*Task requirements*.
Nothing but text lines should be duplicated: start with the first line of the listing below and stop after the line holding "INTRODUCTION", omitting pictures.

*Provided records*.

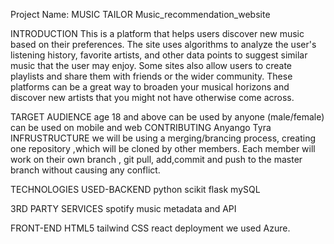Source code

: Project Name: MUSIC TAILOR
Music_recommendation_website

INTRODUCTION
This is a platform that helps users discover new music based on their preferences. The site uses algorithms to analyze the user's listening history, favorite artists, and other data points to suggest similar music that the user may enjoy. Some sites also allow users to create playlists and share them with friends or the wider community. These platforms can be a great way to broaden your musical horizons and discover new artists that you might not have otherwise come across.

TARGET AUDIENCE
age 18 and above
can be used by anyone (male/female)
can be used on mobile and web
CONTRIBUTING
Anyango Tyra
INFRUSTRUCTURE
we will be using a merging/brancing process, creating one repository ,which will be cloned by other members. Each member will work on their own branch , git pull, add,commit and push to the master branch without causing any conflict.

TECHNOLOGIES USED-BACKEND
python scikit flask mySQL

3RD PARTY SERVICES
spotify music metadata and API

FRONT-END
HTML5 tailwind CSS react deployment we used Azure.
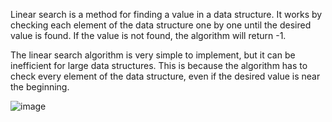 Linear search is a method for finding a value in a data structure. It works by checking each element of the data structure one by one until the desired value is found. If the value is not found, the algorithm will return -1.

The linear search algorithm is very simple to implement, but it can be inefficient for large data structures. This is because the algorithm has to check every element of the data structure, even if the desired value is near the beginning.


![image](https://github.com/govindraj-7c/Java-DSA/assets/126868326/11375126-2a8a-4c73-b620-84cf48f02a0d)
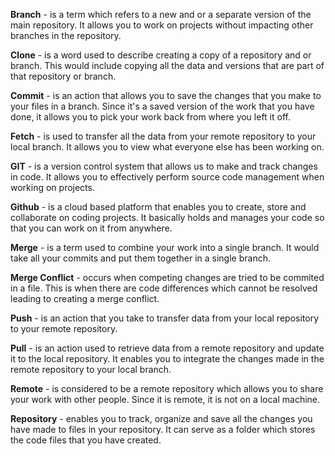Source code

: **Branch** - is a term which refers to a new and or a separate version of the main repository. It allows you to work on projects without impacting other branches in the repository. 

**Clone** -  is a word used to describe creating a copy of a repository and or branch. This would include copying all the data and versions that are part of that repository or branch. 

**Commit** - is an action that allows you to save the changes that you make to your files in a branch. Since it's a saved version of the work that you have done, it allows you to pick your work back from where you left it off. 

**Fetch** - is used to transfer all the data from your remote repository to your local branch.  It allows you to view what everyone else has been working on. 

**GIT** - is a version control system that allows us to make and track changes in code. It allows you to effectively perform source code management when working on projects.
 
**Github** - is a cloud based platform that enables you to create, store and collaborate on coding projects. It basically holds and manages your code so that you can work on it from anywhere. 

**Merge** - is a term used to combine your work into a single branch. It would take all your commits and put them together in a single branch. 

**Merge Conflict** - occurs when competing changes are tried to be commited in a file. This is when there are code differences which cannot be resolved leading to creating a merge conflict.

**Push** - is an action that you take to transfer data from your local repository to your remote repository. 

**Pull** - is an action used to retrieve data from a remote repository and update it to the local repository. It enables you to integrate the changes made in the remote repository to your local branch. 

**Remote** - is considered to be a remote repository which allows you to share your work with other people. Since it is remote, it is not on a local machine.

**Repository** - enables you to track, organize and save all the changes you have made to files in your repository. It can serve as a folder which stores the code files that you have created. 
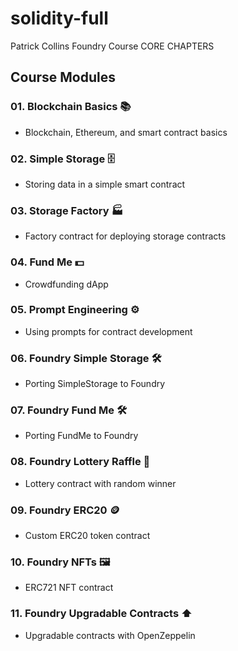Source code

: ﻿# solidity-full
Patrick Collins Foundry Course CORE CHAPTERS

## Course Modules

### 01. Blockchain Basics 📚

- Blockchain, Ethereum, and smart contract basics

### 02. Simple Storage 🗄️

- Storing data in a simple smart contract

### 03. Storage Factory 🏭 

- Factory contract for deploying storage contracts

### 04. Fund Me 💵

- Crowdfunding dApp

### 05. Prompt Engineering ⚙️

- Using prompts for contract development

### 06. Foundry Simple Storage 🛠️

- Porting SimpleStorage to Foundry

### 07. Foundry Fund Me 🛠️

- Porting FundMe to Foundry 

### 08. Foundry Lottery Raffle 🎰

- Lottery contract with random winner

### 09. Foundry ERC20 🪙

- Custom ERC20 token contract 

### 10. Foundry NFTs 🖼️

- ERC721 NFT contract

### 11. Foundry Upgradable Contracts ⬆️

- Upgradable contracts with OpenZeppelin

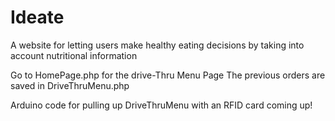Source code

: Ideate
======

A website for letting users make healthy eating decisions by taking into account nutritional information

Go to HomePage.php for the drive-Thru Menu Page
The previous orders are saved in DriveThruMenu.php

Arduino code for pulling up DriveThruMenu with an RFID card coming up!
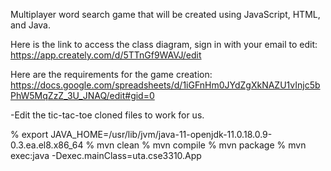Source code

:Multiplayer word search game that will be created using JavaScript, HTML, and Java.  

Here is the link to access the class diagram, sign in with your email to edit: https://app.creately.com/d/5TTnGf9WAVJ/edit

Here are the requirements for the game creation: https://docs.google.com/spreadsheets/d/1iGFnHm0JYdZgXkNAZU1vInjc5bPhW5MqZzZ_3U_JNAQ/edit#gid=0

-Edit the tic-tac-toe cloned files to work for us.

% export JAVA_HOME=/usr/lib/jvm/java-11-openjdk-11.0.18.0.9-0.3.ea.el8.x86_64
% mvn clean
% mvn compile
% mvn package
% mvn exec:java -Dexec.mainClass=uta.cse3310.App
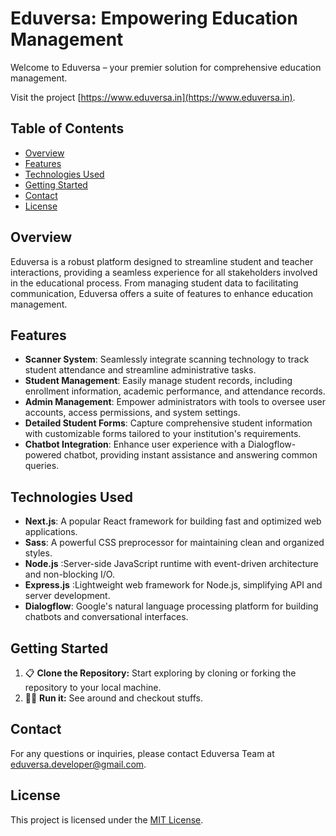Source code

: # Eduversa: Empowering Education Management

Welcome to Eduversa – your premier solution for comprehensive education management.

Visit the project [https://www.eduversa.in](https://www.eduversa.in).

## Table of Contents

- [Overview](#overview)
- [Features](#features)
- [Technologies Used](#technologies-used)
- [Getting Started](#getting-started)
- [Contact](#contact)
- [License](#license)

## Overview

Eduversa is a robust platform designed to streamline student and teacher interactions, providing a seamless experience for all stakeholders involved in the educational process. From managing student data to facilitating communication, Eduversa offers a suite of features to enhance education management.

## Features

- **Scanner System**: Seamlessly integrate scanning technology to track student attendance and streamline administrative tasks.
- **Student Management**: Easily manage student records, including enrollment information, academic performance, and attendance records.
- **Admin Management**: Empower administrators with tools to oversee user accounts, access permissions, and system settings.
- **Detailed Student Forms**: Capture comprehensive student information with customizable forms tailored to your institution's requirements.
- **Chatbot Integration**: Enhance user experience with a Dialogflow-powered chatbot, providing instant assistance and answering common queries.

## Technologies Used

- **Next.js**: A popular React framework for building fast and optimized web applications.
- **Sass**: A powerful CSS preprocessor for maintaining clean and organized styles.
- **Node.js** :Server-side JavaScript runtime with event-driven architecture and non-blocking I/O.
- **Express.js** :Lightweight web framework for Node.js, simplifying API and server development.
- **Dialogflow**: Google's natural language processing platform for building chatbots and conversational interfaces.

## Getting Started

1. 📋 **Clone the Repository:** Start exploring by cloning or forking the repository to your local machine.
2. 🧑‍💻 **Run it:** See around and checkout stuffs.

## Contact

For any questions or inquiries, please contact Eduversa Team at [eduversa.developer@gmail.com](mailto:eduversa.developer@gmail.com).

## License

This project is licensed under the [MIT License](LICENSE).
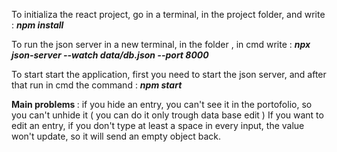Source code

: To initializa the react project, go in a terminal, in the project folder, and write : <b><i> npm install </i></b>

To run the json server in a new terminal, in the folder , in cmd write : <b><i> npx json-server --watch data/db.json --port 8000  </i></b>

To start start the application, first you need to start the json server, and after that run in cmd the command :  <b><i> npm start </i></b>

<b>Main problems </b> : if you hide an entry, you can't see it in the portofolio, so you can't unhide it ( you can do it only trough data base edit ) 
If you want to edit an entry, if you don't type at least a space in every input, the value won't update, so it will send an empty object back.
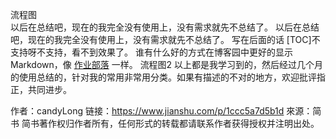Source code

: <span id="1.1">流程图  <span>   
以后在总结吧，现在的我完全没有使用上，没有需求就先不总结了。 
以后在总结吧，现在的我完全没有使用上，没有需求就先不总结了。
写在后面的话
[TOC]不支持呀不支持，看不到效果了。
谁有什么好的方式在博客园中更好的显示Markdown，像 [作业部落](https://www.zybuluo.com/mdeditor) 一样。
<span id="1.2">流程图2  <span> 
以上都是我学习到的，然后经过几个月的使用总结的，针对我的常用非常用分类。如果有描述的不对的地方，欢迎批评指正，共同进步。

作者：candyLong
链接：https://www.jianshu.com/p/1ccc5a7d5b1d
來源：简书
简书著作权归作者所有，任何形式的转载都请联系作者获得授权并注明出处。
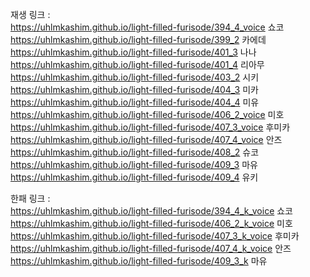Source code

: 재생 링크 : <br>
https://uhlmkashim.github.io/light-filled-furisode/394_4_voice 쇼코<br>
https://uhlmkashim.github.io/light-filled-furisode/399_2 카에데<br>
https://uhlmkashim.github.io/light-filled-furisode/401_3 나나<br>
https://uhlmkashim.github.io/light-filled-furisode/401_4 리아무<br>
https://uhlmkashim.github.io/light-filled-furisode/403_2 시키<br>
https://uhlmkashim.github.io/light-filled-furisode/404_3 미카<br>
https://uhlmkashim.github.io/light-filled-furisode/404_4 미유<br>
https://uhlmkashim.github.io/light-filled-furisode/406_2_voice 미호<br>
https://uhlmkashim.github.io/light-filled-furisode/407_3_voice 후미카<br>
https://uhlmkashim.github.io/light-filled-furisode/407_4_voice 안즈<br>
https://uhlmkashim.github.io/light-filled-furisode/408_2 슈코<br>
https://uhlmkashim.github.io/light-filled-furisode/409_3 마유<br>
https://uhlmkashim.github.io/light-filled-furisode/409_4 유키<br>

한패 링크 : <br>
https://uhlmkashim.github.io/light-filled-furisode/394_4_k_voice 쇼코<br>
https://uhlmkashim.github.io/light-filled-furisode/406_2_k_voice 미호<br>
https://uhlmkashim.github.io/light-filled-furisode/407_3_k_voice 후미카<br>
https://uhlmkashim.github.io/light-filled-furisode/407_4_k_voice 안즈<br>
https://uhlmkashim.github.io/light-filled-furisode/409_3_k 마유<br>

*Result of this exercise*.
Source code

: Project Name: MUSIC TAILOR
Music_recommendation_website

INTRODUCTION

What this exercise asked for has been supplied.